## [Dataset records]
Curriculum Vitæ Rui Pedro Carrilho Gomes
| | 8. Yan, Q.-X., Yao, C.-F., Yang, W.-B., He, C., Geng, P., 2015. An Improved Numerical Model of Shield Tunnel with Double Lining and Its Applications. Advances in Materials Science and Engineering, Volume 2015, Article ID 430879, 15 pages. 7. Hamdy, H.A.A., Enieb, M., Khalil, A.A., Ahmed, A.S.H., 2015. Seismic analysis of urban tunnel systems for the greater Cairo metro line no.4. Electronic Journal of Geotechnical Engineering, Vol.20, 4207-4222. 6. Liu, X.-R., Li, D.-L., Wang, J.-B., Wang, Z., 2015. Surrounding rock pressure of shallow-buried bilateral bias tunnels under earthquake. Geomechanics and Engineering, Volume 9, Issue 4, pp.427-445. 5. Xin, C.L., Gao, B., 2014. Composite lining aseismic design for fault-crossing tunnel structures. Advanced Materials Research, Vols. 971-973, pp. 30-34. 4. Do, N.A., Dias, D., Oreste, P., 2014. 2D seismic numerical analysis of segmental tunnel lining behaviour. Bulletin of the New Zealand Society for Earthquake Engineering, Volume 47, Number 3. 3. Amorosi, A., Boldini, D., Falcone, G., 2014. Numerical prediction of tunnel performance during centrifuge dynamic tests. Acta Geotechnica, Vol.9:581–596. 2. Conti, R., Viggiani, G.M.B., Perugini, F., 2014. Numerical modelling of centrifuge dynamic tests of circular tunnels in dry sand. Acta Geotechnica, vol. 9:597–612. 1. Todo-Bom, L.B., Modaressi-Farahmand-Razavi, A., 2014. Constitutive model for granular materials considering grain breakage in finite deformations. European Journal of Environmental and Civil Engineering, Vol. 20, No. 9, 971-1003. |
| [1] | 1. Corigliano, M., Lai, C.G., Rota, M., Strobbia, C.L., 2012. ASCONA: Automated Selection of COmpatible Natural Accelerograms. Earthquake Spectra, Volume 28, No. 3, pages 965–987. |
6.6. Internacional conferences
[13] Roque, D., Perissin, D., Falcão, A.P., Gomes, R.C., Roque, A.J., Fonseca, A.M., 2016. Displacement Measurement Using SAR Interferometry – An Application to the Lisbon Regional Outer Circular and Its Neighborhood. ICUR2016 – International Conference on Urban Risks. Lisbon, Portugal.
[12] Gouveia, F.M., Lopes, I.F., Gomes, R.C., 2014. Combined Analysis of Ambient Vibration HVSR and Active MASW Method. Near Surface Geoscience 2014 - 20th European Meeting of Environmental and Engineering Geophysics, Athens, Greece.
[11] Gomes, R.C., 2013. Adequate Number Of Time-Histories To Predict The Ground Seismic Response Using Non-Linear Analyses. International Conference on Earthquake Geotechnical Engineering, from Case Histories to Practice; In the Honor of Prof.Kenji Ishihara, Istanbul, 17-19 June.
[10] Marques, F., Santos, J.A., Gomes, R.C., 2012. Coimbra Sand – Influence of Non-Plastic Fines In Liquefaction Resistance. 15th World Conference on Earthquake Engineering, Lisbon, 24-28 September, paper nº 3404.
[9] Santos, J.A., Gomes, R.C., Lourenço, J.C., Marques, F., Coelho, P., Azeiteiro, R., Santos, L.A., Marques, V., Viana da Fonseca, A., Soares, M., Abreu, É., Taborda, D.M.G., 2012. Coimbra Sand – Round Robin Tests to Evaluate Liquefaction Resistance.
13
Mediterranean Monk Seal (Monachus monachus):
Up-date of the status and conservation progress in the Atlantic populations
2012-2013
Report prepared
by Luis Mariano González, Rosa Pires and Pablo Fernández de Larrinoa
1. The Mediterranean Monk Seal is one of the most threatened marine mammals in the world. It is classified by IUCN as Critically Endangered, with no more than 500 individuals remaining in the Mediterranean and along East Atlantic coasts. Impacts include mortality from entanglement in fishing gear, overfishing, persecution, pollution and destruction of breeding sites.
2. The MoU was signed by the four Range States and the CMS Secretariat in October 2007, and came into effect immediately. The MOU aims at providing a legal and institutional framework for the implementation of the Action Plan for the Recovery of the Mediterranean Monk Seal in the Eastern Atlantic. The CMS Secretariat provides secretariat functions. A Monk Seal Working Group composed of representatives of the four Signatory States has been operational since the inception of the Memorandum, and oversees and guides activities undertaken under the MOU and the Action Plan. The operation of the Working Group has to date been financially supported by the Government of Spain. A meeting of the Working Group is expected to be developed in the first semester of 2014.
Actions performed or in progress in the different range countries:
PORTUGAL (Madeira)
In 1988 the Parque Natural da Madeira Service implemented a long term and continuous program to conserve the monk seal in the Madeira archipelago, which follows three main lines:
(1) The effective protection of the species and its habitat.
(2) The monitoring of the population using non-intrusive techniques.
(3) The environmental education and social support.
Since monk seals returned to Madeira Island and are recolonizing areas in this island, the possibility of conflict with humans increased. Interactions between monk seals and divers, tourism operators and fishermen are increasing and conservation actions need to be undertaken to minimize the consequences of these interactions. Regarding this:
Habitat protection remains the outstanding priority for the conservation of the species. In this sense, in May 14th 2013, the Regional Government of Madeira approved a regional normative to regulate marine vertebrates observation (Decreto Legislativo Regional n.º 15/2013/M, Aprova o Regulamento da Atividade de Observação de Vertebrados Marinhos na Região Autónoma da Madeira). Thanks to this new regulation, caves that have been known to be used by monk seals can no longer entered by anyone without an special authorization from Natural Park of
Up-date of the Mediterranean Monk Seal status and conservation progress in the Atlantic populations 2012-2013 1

## [Task goal]
Reproduce the records above word for word.

## [Reply]
Curriculum Vitæ Rui Pedro Carrilho Gomes
| | 8. Yan, Q.-X., Yao, C.-F., Yang, W.-B., He, C., Geng, P., 2015. An Improved Numerical Model of Shield Tunnel with Double Lining and Its Applications. Advances in Materials Science and Engineering, Volume 2015, Article ID 430879, 15 pages. 7. Hamdy, H.A.A., Enieb, M., Khalil, A.A., Ahmed, A.S.H., 2015. Seismic analysis of urban tunnel systems for the greater Cairo metro line no.4. Electronic Journal of Geotechnical Engineering, Vol.20, 4207-4222. 6. Liu, X.-R., Li, D.-L., Wang, J.-B., Wang, Z., 2015. Surrounding rock pressure of shallow-buried bilateral bias tunnels under earthquake. Geomechanics and Engineering, Volume 9, Issue 4, pp.427-445. 5. Xin, C.L., Gao, B., 2014. Composite lining aseismic design for fault-crossing tunnel structures. Advanced Materials Research, Vols. 971-973, pp. 30-34. 4. Do, N.A., Dias, D., Oreste, P., 2014. 2D seismic numerical analysis of segmental tunnel lining behaviour. Bulletin of the New Zealand Society for Earthquake Engineering, Volume 47, Number 3. 3. Amorosi, A., Boldini, D., Falcone, G., 2014. Numerical prediction of tunnel performance during centrifuge dynamic tests. Acta Geotechnica, Vol.9:581–596. 2. Conti, R., Viggiani, G.M.B., Perugini, F., 2014. Numerical modelling of centrifuge dynamic tests of circular tunnels in dry sand. Acta Geotechnica, vol. 9:597–612. 1. Todo-Bom, L.B., Modaressi-Farahmand-Razavi, A., 2014. Constitutive model for granular materials considering grain breakage in finite deformations. European Journal of Environmental and Civil Engineering, Vol. 20, No. 9, 971-1003. |
| [1] | 1. Corigliano, M., Lai, C.G., Rota, M., Strobbia, C.L., 2012. ASCONA: Automated Selection of COmpatible Natural Accelerograms. Earthquake Spectra, Volume 28, No. 3, pages 965–987. |
6.6. Internacional conferences
[13] Roque, D., Perissin, D., Falcão, A.P., Gomes, R.C., Roque, A.J., Fonseca, A.M., 2016. Displacement Measurement Using SAR Interferometry – An Application to the Lisbon Regional Outer Circular and Its Neighborhood. ICUR2016 – International Conference on Urban Risks. Lisbon, Portugal.
[12] Gouveia, F.M., Lopes, I.F., Gomes, R.C., 2014. Combined Analysis of Ambient Vibration HVSR and Active MASW Method. Near Surface Geoscience 2014 - 20th European Meeting of Environmental and Engineering Geophysics, Athens, Greece.
[11] Gomes, R.C., 2013. Adequate Number Of Time-Histories To Predict The Ground Seismic Response Using Non-Linear Analyses. International Conference on Earthquake Geotechnical Engineering, from Case Histories to Practice; In the Honor of Prof.Kenji Ishihara, Istanbul, 17-19 June.
[10] Marques, F., Santos, J.A., Gomes, R.C., 2012. Coimbra Sand – Influence of Non-Plastic Fines In Liquefaction Resistance. 15th World Conference on Earthquake Engineering, Lisbon, 24-28 September, paper nº 3404.
[9] Santos, J.A., Gomes, R.C., Lourenço, J.C., Marques, F., Coelho, P., Azeiteiro, R., Santos, L.A., Marques, V., Viana da Fonseca, A., Soares, M., Abreu, É., Taborda, D.M.G., 2012. Coimbra Sand – Round Robin Tests to Evaluate Liquefaction Resistance.
13
Mediterranean Monk Seal (Monachus monachus):
Up-date of the status and conservation progress in the Atlantic populations
2012-2013
Report prepared
by Luis Mariano González, Rosa Pires and Pablo Fernández de Larrinoa
1. The Mediterranean Monk Seal is one of the most threatened marine mammals in the world. It is classified by IUCN as Critically Endangered, with no more than 500 individuals remaining in the Mediterranean and along East Atlantic coasts. Impacts include mortality from entanglement in fishing gear, overfishing, persecution, pollution and destruction of breeding sites.
2. The MoU was signed by the four Range States and the CMS Secretariat in October 2007, and came into effect immediately. The MOU aims at providing a legal and institutional framework for the implementation of the Action Plan for the Recovery of the Mediterranean Monk Seal in the Eastern Atlantic. The CMS Secretariat provides secretariat functions. A Monk Seal Working Group composed of representatives of the four Signatory States has been operational since the inception of the Memorandum, and oversees and guides activities undertaken under the MOU and the Action Plan. The operation of the Working Group has to date been financially supported by the Government of Spain. A meeting of the Working Group is expected to be developed in the first semester of 2014.
Actions performed or in progress in the different range countries:
PORTUGAL (Madeira)
In 1988 the Parque Natural da Madeira Service implemented a long term and continuous program to conserve the monk seal in the Madeira archipelago, which follows three main lines:
(1) The effective protection of the species and its habitat.
(2) The monitoring of the population using non-intrusive techniques.
(3) The environmental education and social support.
Since monk seals returned to Madeira Island and are recolonizing areas in this island, the possibility of conflict with humans increased. Interactions between monk seals and divers, tourism operators and fishermen are increasing and conservation actions need to be undertaken to minimize the consequences of these interactions. Regarding this:
Habitat protection remains the outstanding priority for the conservation of the species. In this sense, in May 14th 2013, the Regional Government of Madeira approved a regional normative to regulate marine vertebrates observation (Decreto Legislativo Regional n.º 15/2013/M, Aprova o Regulamento da Atividade de Observação de Vertebrados Marinhos na Região Autónoma da Madeira). Thanks to this new regulation, caves that have been known to be used by monk seals can no longer entered by anyone without an special authorization from Natural Park of
Up-date of the Mediterranean Monk Seal status and conservation progress in the Atlantic populations 2012-2013 1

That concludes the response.